(Transcribed page contents)
----

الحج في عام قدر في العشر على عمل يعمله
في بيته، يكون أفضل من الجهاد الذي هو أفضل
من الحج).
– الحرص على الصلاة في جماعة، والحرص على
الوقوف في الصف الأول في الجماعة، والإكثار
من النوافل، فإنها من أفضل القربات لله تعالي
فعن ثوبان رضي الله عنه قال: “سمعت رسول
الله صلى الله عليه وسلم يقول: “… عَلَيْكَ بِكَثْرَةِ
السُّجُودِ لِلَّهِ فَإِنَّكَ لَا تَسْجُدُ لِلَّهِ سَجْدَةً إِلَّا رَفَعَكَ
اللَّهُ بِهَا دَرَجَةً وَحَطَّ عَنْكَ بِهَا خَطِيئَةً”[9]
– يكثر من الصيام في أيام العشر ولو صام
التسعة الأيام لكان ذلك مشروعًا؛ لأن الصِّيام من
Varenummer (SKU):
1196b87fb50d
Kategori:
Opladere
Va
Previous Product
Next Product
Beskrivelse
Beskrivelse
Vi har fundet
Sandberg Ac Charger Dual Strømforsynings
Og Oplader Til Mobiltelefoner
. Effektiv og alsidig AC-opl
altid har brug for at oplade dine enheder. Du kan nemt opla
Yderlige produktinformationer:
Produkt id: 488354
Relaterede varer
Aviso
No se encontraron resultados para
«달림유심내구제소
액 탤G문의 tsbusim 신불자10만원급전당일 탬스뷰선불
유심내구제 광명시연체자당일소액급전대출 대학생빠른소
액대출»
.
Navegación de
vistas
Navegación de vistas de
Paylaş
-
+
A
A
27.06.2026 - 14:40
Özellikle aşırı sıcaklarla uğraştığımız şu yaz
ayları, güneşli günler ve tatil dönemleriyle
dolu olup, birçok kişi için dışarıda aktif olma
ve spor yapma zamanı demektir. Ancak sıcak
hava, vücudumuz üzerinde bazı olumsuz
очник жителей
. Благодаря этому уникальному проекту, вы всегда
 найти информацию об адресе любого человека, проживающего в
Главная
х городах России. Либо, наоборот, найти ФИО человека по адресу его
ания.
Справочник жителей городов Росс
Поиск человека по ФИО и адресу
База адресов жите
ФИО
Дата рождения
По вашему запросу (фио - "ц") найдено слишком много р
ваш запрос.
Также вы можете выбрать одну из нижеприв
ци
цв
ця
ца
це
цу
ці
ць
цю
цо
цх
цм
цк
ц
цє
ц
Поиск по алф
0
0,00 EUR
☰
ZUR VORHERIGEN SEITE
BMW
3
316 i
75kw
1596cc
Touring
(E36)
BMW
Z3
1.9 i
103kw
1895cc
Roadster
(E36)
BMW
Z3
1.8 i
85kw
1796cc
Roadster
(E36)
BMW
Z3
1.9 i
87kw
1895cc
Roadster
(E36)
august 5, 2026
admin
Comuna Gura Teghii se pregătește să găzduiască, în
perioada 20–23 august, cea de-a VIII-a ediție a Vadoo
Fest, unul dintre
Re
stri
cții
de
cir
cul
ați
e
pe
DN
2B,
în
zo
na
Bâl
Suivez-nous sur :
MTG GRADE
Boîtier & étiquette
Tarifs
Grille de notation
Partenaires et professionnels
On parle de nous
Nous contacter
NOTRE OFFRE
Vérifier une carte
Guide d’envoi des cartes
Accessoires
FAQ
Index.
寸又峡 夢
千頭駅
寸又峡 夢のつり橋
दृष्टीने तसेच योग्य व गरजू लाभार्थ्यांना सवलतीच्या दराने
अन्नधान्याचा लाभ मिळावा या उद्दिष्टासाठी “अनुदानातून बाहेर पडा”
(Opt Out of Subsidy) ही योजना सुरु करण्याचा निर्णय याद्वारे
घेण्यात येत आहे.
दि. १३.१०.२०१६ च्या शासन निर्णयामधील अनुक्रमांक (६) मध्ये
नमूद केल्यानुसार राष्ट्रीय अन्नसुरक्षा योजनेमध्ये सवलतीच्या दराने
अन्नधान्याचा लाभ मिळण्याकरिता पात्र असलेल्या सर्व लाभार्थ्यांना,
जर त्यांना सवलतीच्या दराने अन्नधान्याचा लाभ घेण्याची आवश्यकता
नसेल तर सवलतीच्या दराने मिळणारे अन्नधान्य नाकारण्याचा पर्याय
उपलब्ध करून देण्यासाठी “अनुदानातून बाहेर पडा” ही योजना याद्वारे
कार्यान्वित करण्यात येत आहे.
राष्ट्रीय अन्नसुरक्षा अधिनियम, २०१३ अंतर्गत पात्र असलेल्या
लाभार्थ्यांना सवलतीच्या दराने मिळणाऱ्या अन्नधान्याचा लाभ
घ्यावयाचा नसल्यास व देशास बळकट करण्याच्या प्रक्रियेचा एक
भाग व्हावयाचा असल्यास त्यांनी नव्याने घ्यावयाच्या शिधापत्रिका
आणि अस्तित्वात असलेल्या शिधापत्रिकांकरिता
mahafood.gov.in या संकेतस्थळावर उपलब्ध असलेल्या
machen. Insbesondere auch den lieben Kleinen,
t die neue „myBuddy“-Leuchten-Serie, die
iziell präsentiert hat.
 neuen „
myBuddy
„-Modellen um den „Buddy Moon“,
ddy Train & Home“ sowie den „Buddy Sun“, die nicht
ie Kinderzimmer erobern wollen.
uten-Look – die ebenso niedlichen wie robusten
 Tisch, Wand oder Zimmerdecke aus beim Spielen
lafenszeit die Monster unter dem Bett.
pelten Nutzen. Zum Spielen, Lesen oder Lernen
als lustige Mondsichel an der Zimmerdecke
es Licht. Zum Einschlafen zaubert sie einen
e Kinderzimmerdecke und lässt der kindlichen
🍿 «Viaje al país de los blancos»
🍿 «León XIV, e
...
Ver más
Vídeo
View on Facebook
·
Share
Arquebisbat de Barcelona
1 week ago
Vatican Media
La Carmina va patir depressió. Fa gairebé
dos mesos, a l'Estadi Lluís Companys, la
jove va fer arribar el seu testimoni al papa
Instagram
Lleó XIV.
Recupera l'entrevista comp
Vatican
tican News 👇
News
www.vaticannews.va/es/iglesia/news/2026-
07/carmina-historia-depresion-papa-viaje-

----

Repeat exactly the lines above, starting with the first line of the records and finishing with the line holding "Vérifier une carte". Add no other line.

الحج في عام قدر في العشر على عمل يعمله
في بيته، يكون أفضل من الجهاد الذي هو أفضل
من الحج).
– الحرص على الصلاة في جماعة، والحرص على
الوقوف في الصف الأول في الجماعة، والإكثار
من النوافل، فإنها من أفضل القربات لله تعالي
فعن ثوبان رضي الله عنه قال: “سمعت رسول
الله صلى الله عليه وسلم يقول: “… عَلَيْكَ بِكَثْرَةِ
السُّجُودِ لِلَّهِ فَإِنَّكَ لَا تَسْجُدُ لِلَّهِ سَجْدَةً إِلَّا رَفَعَكَ
اللَّهُ بِهَا دَرَجَةً وَحَطَّ عَنْكَ بِهَا خَطِيئَةً”[9]
– يكثر من الصيام في أيام العشر ولو صام
التسعة الأيام لكان ذلك مشروعًا؛ لأن الصِّيام من
Varenummer (SKU):
1196b87fb50d
Kategori:
Opladere
Va
Previous Product
Next Product
Beskrivelse
Beskrivelse
Vi har fundet
Sandberg Ac Charger Dual Strømforsynings
Og Oplader Til Mobiltelefoner
. Effektiv og alsidig AC-opl
altid har brug for at oplade dine enheder. Du kan nemt opla
Yderlige produktinformationer:
Produkt id: 488354
Relaterede varer
Aviso
No se encontraron resultados para
«달림유심내구제소
액 탤G문의 tsbusim 신불자10만원급전당일 탬스뷰선불
유심내구제 광명시연체자당일소액급전대출 대학생빠른소
액대출»
.
Navegación de
vistas
Navegación de vistas de
Paylaş
-
+
A
A
27.06.2026 - 14:40
Özellikle aşırı sıcaklarla uğraştığımız şu yaz
ayları, güneşli günler ve tatil dönemleriyle
dolu olup, birçok kişi için dışarıda aktif olma
ve spor yapma zamanı demektir. Ancak sıcak
hava, vücudumuz üzerinde bazı olumsuz
очник жителей
. Благодаря этому уникальному проекту, вы всегда
 найти информацию об адресе любого человека, проживающего в
Главная
х городах России. Либо, наоборот, найти ФИО человека по адресу его
ания.
Справочник жителей городов Росс
Поиск человека по ФИО и адресу
База адресов жите
ФИО
Дата рождения
По вашему запросу (фио - "ц") найдено слишком много р
ваш запрос.
Также вы можете выбрать одну из нижеприв
ци
цв
ця
ца
це
цу
ці
ць
цю
цо
цх
цм
цк
ц
цє
ц
Поиск по алф
0
0,00 EUR
☰
ZUR VORHERIGEN SEITE
BMW
3
316 i
75kw
1596cc
Touring
(E36)
BMW
Z3
1.9 i
103kw
1895cc
Roadster
(E36)
BMW
Z3
1.8 i
85kw
1796cc
Roadster
(E36)
BMW
Z3
1.9 i
87kw
1895cc
Roadster
(E36)
august 5, 2026
admin
Comuna Gura Teghii se pregătește să găzduiască, în
perioada 20–23 august, cea de-a VIII-a ediție a Vadoo
Fest, unul dintre
Re
stri
cții
de
cir
cul
ați
e
pe
DN
2B,
în
zo
na
Bâl
Suivez-nous sur :
MTG GRADE
Boîtier & étiquette
Tarifs
Grille de notation
Partenaires et professionnels
On parle de nous
Nous contacter
NOTRE OFFRE
Vérifier une carte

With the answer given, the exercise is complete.